John Archer

Personal information
- Full name: John George Archer
- Date of birth: 9 April 1936
- Place of birth: Whitstable, England
- Date of death: 28 May 1987 (aged 51)
- Position: Goalkeeper

Senior career*
- Years: Team / Apps / (Gls)
- 1952–1954: Whitstable Town
- 1954–1955: Grimsby Town / 10 / (0)
- 1955–1956: Whitstable Town
- 1956–1958: Canterbury City
- 1958–1959: Whitstable Town
- 1959–1960: Ashford Town (Kent) / 24 / (0)
- 1960–1961: Margate
- 1963–1964: Whitstable Town

= John Archer (footballer, born 1936) =

English footballer

John George Archer (9 April 1936 – 1987) was an English professional footballer who played as a goalkeeper.
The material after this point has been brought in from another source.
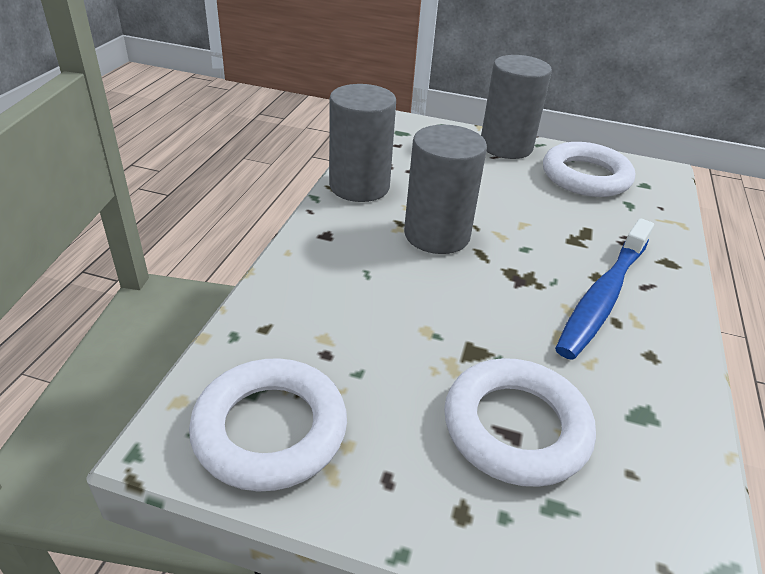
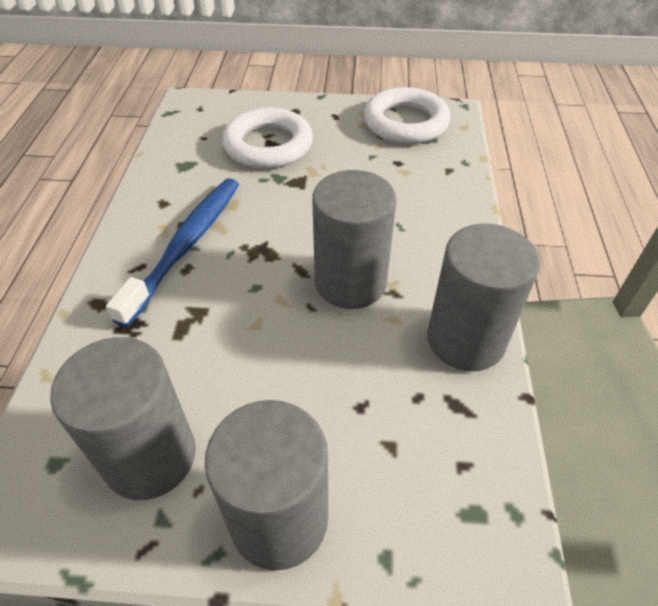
camera: 170 degrees right, 10 degrees up
(585, 177) = (150, 456): white ring -> grey cylinder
After starting his career at hometown Kent League club Whitstable Town he transferred to Football League Third Division North club Grimsby Town for whom, whilst only 18 years old, he made 10 appearances during which he saved three successive penalties.

Early in 1955, having been granted release from his contract with Grimsby, he returned to Whitstable. Thereafter he turned out for other Kent clubs Canterbury City, a third spell at Whitstable Town, Ashford Town and Margate before returning in 1963 as an Amateur player to now Aetolian League Whitstable Town. "Bonny" as he was locally known made a total of over 100 appearances over his four spells at Whitstable Town - his last two matches in April 1964 were notable: he was sent-off in the first and left the field injured in the second.